## Challenge 1:
How would you render the sentence "I also tend to defer somewhat to the community." from the forecasting thread in French?

## Excerpt to read:
- - -

I am a forecaster on that question: the main doubt I had was if/when someone would try to do wordy things + game playing on a “single system”. Seemed plausible to me that this particular combination of capabilities never became an exciting area of research, so the date at which an AI can first do these things would then be substantially after this combination of tasks would be achievable with focused effort. Gato was a substantial update because it does exactly these tasks, so I no longer see much reason possibility that the benchmark is achieved only after the capabilities are substantially overshot.
I also tend to defer somewhat to the community.
I was at 2034 when the community was at 2042, and I updated further to 2026 on the Gato news.
That’s good feedback. I can see why the wording I used gives the wrong impression—he didn’t literally say out loud that he has “a great forecasting track record”. It still seems to me heavily implied by several things he’s said, especially what he said to Paul.
I think the point you raise is valid enough. I have crossed out the word “claimed” in the essay, and replaced it with “implied”.

- - -

## Records shown:
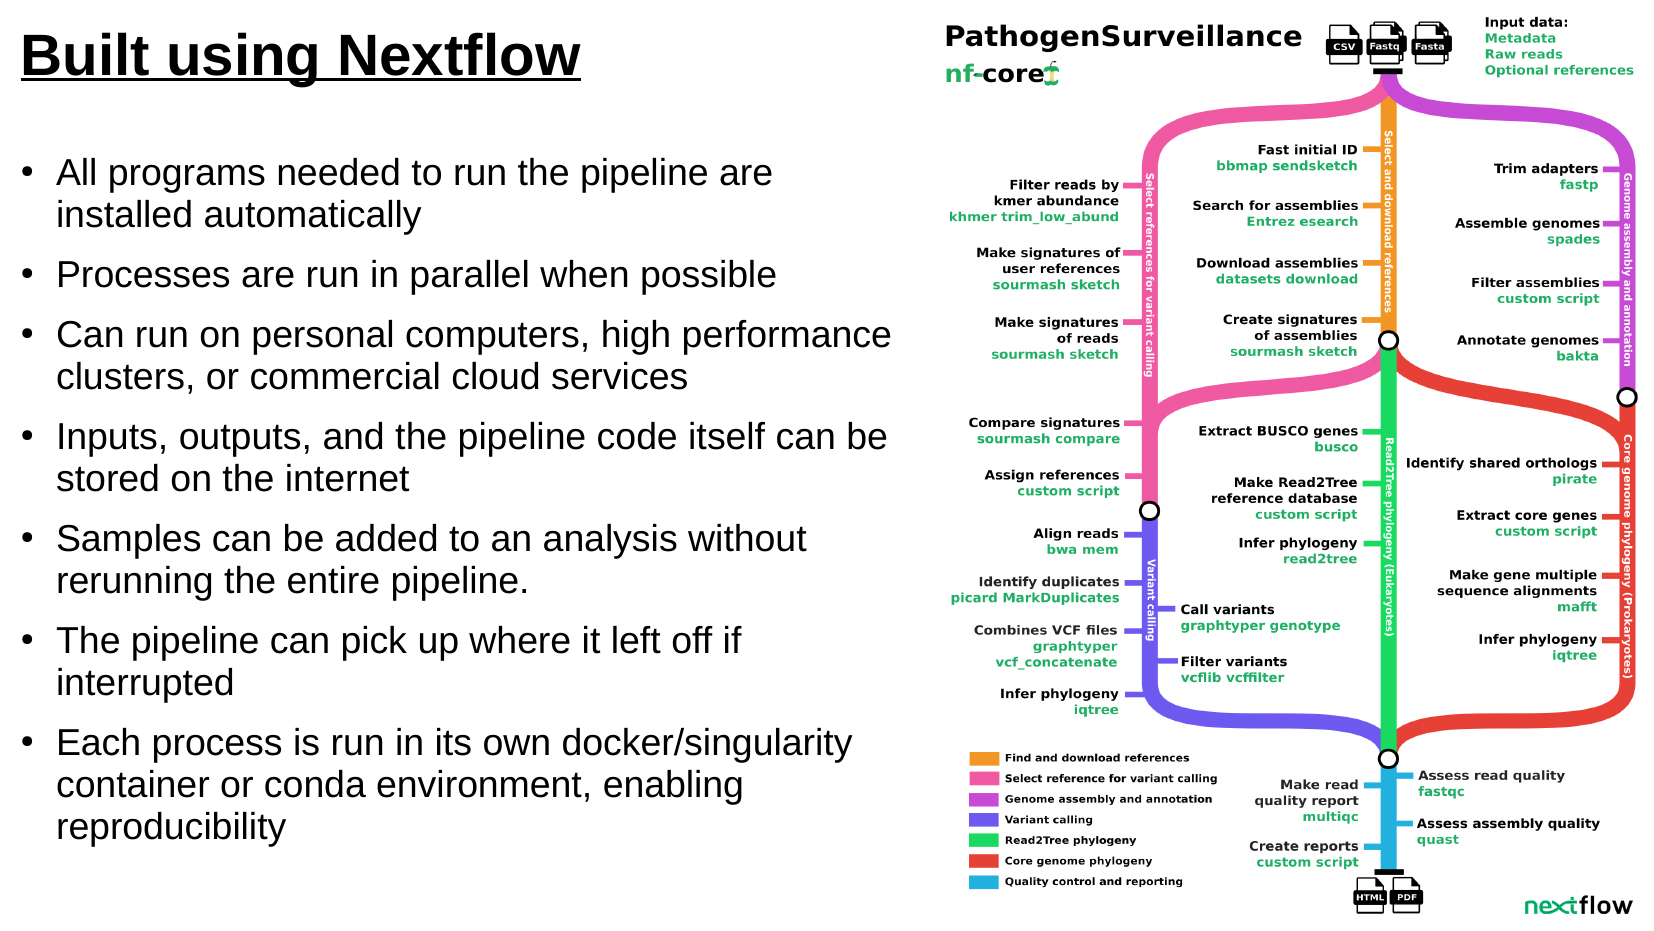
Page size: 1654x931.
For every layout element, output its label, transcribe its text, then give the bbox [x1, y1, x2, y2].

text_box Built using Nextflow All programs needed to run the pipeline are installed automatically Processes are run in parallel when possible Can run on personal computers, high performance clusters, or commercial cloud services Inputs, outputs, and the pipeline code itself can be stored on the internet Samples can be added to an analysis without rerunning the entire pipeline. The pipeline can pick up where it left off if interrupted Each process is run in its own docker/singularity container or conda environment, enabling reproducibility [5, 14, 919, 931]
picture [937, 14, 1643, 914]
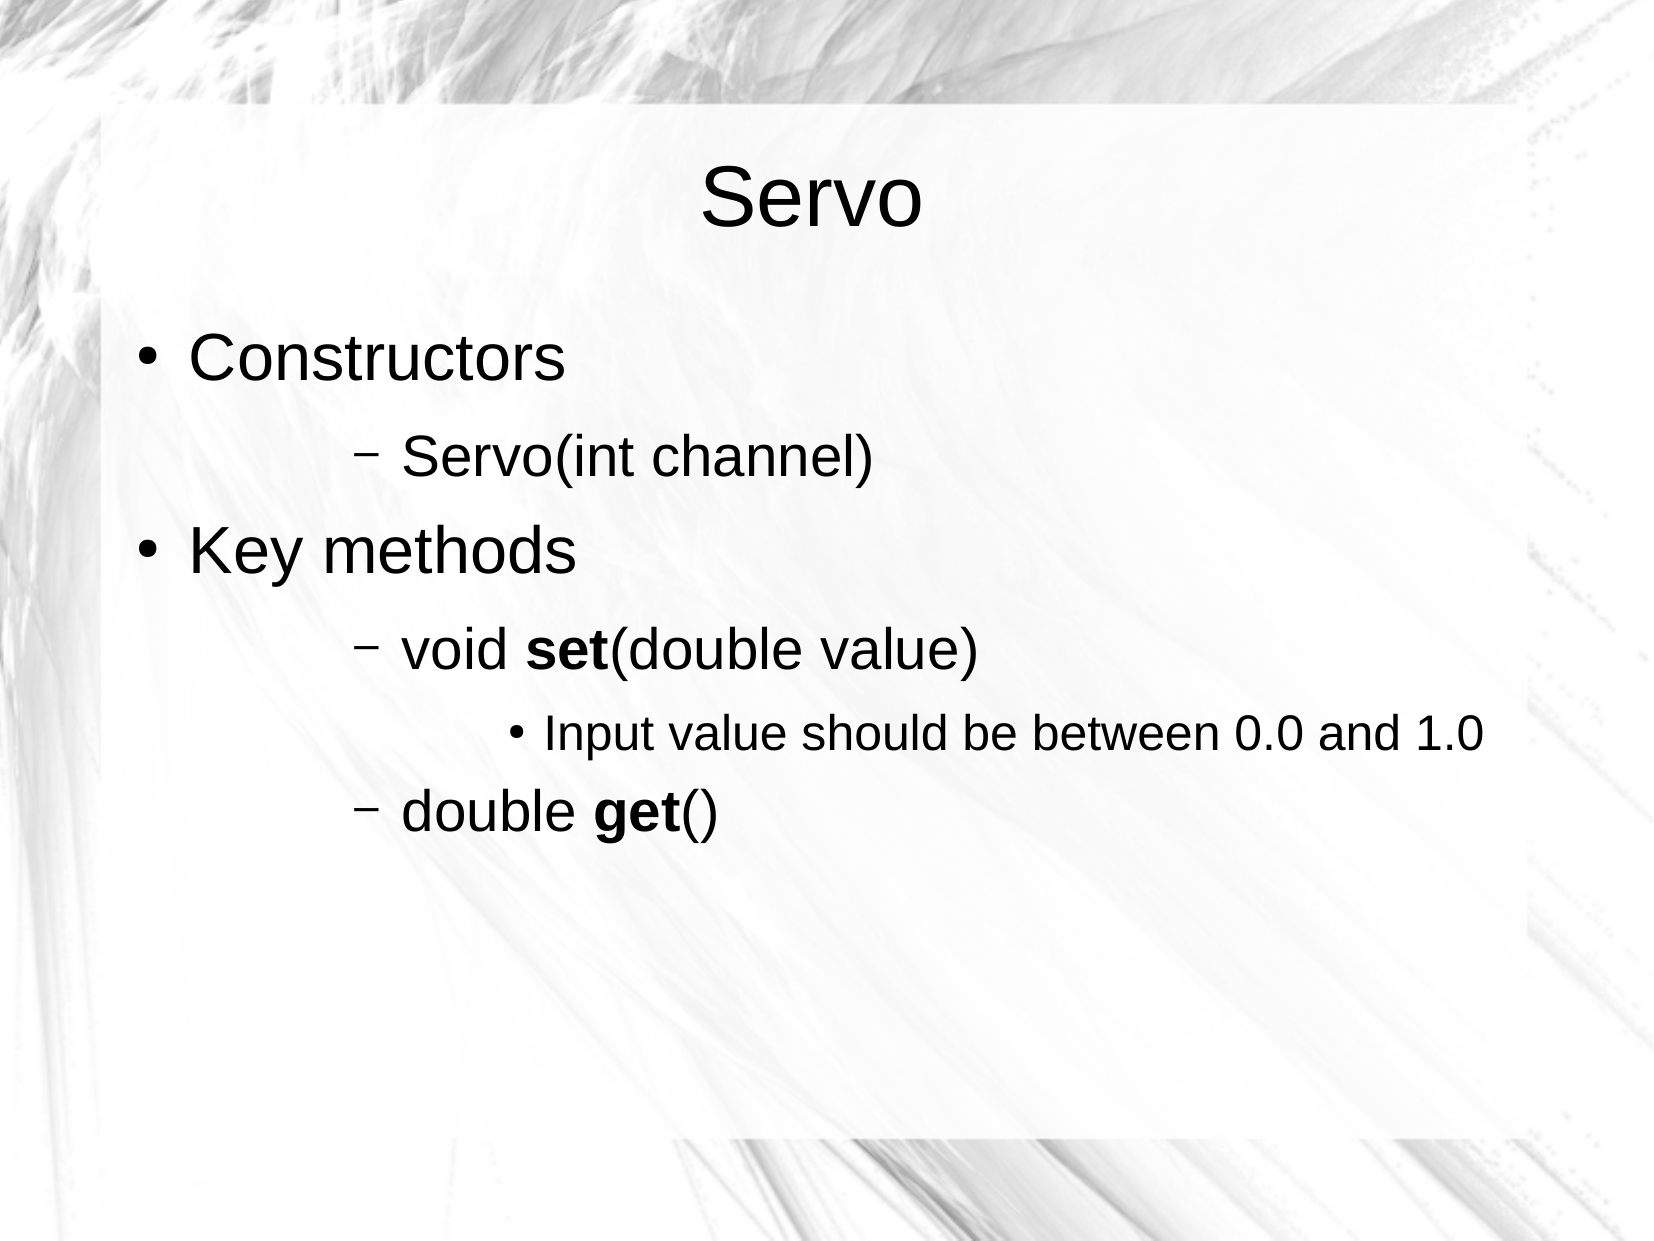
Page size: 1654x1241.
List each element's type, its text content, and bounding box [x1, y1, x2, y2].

- - -

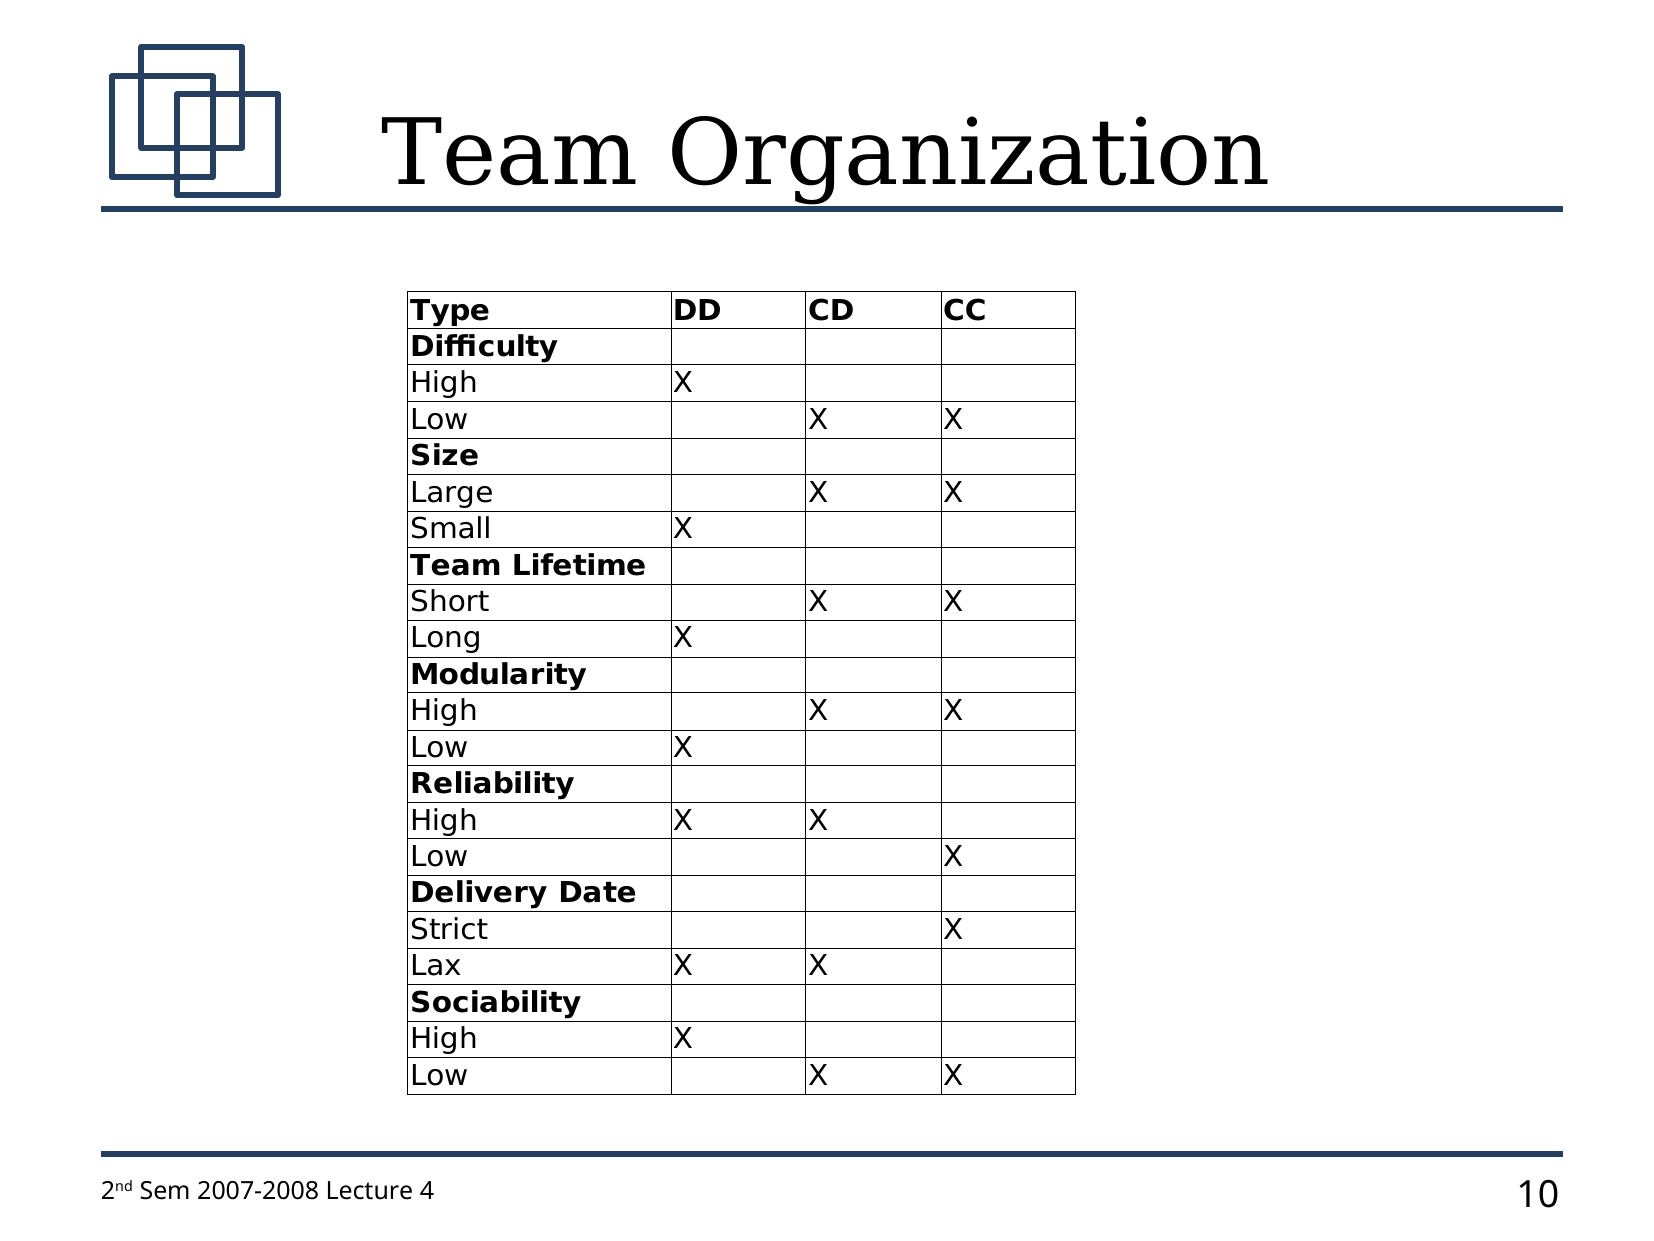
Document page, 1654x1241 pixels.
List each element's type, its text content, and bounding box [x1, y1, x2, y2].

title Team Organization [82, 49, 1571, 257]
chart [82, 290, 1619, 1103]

- - -

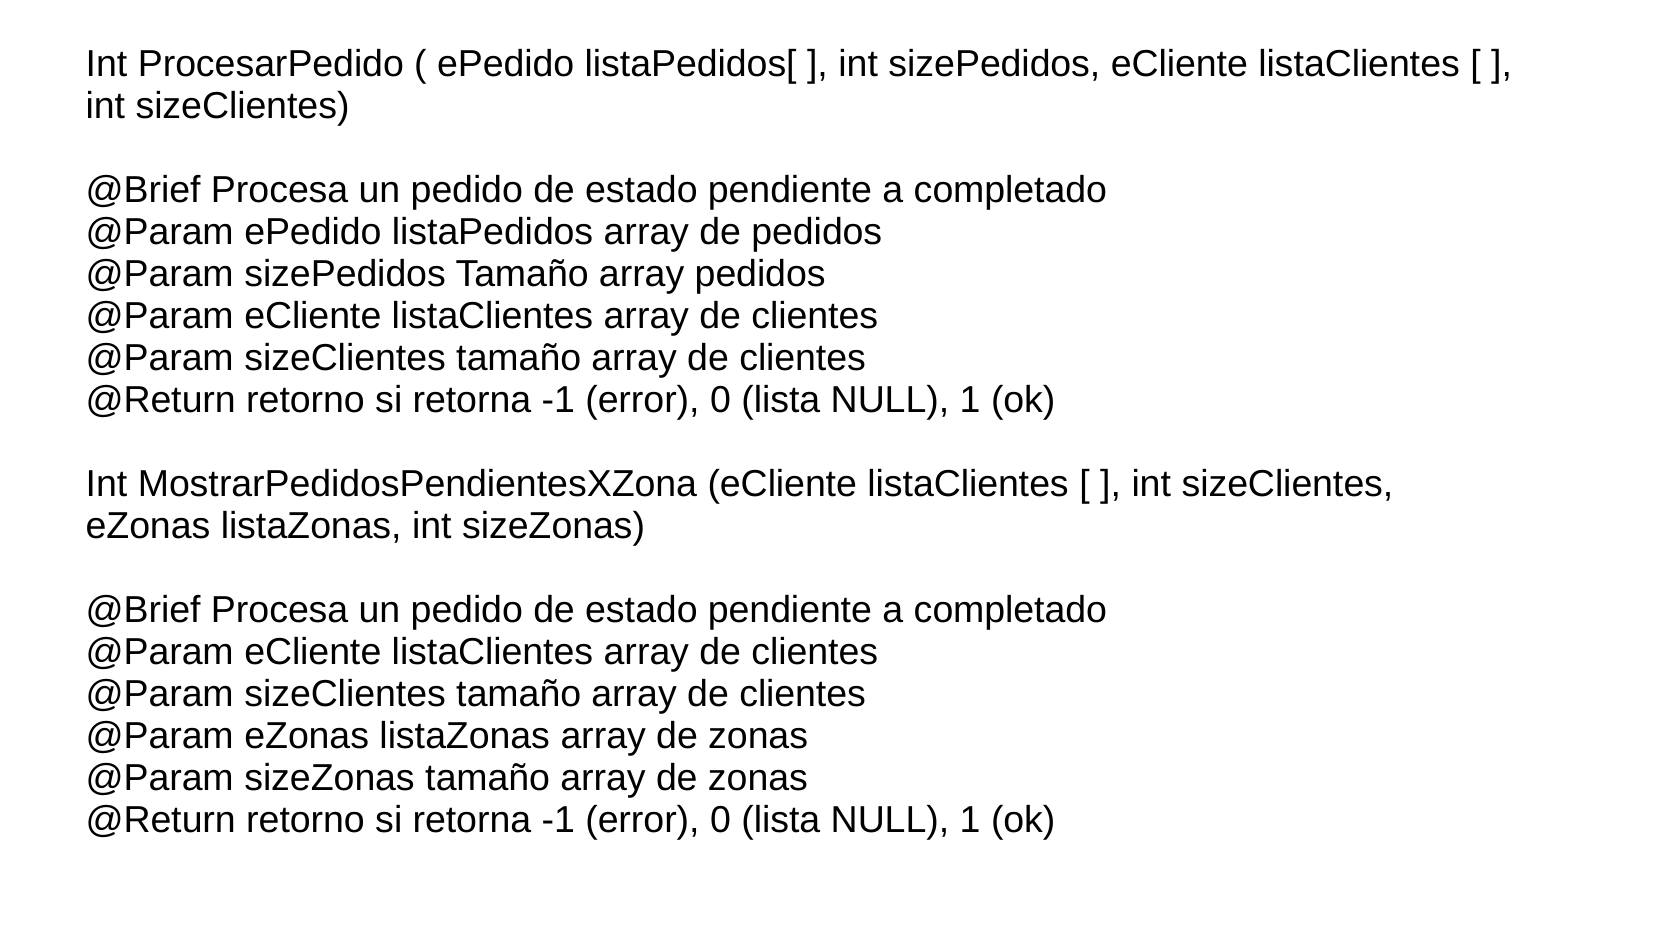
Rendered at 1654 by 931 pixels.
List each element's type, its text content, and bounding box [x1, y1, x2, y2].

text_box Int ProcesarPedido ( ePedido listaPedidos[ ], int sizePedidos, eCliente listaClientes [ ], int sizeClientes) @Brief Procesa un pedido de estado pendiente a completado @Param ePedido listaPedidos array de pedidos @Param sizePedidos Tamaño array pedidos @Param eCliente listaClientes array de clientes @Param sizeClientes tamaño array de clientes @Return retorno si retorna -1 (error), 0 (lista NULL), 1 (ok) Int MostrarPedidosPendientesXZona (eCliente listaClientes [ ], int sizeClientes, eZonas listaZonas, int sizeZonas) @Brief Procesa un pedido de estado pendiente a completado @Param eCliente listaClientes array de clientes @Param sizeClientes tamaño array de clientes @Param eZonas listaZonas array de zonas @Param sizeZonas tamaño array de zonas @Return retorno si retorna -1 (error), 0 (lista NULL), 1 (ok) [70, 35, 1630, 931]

- - -

## Challenge 2:
Can you pull out the lines of the listing unchanged, beginning at the line that has "Page size: 1654x931." and stopping after the line that has "picture [937, 14, 1643, 914]"?

## Expected answer 1:
J'ai aussi tendance à m'en remettre quelque peu à la communauté.

## Expected answer 2:
Page size: 1654x931.
For every layout element, output its label, transcribe its text, then give the bbox [x1, y1, x2, y2].

text_box Built using Nextflow All programs needed to run the pipeline are installed automatically Processes are run in parallel when possible Can run on personal computers, high performance clusters, or commercial cloud services Inputs, outputs, and the pipeline code itself can be stored on the internet Samples can be added to an analysis without rerunning the entire pipeline. The pipeline can pick up where it left off if interrupted Each process is run in its own docker/singularity container or conda environment, enabling reproducibility [5, 14, 919, 931]
picture [937, 14, 1643, 914]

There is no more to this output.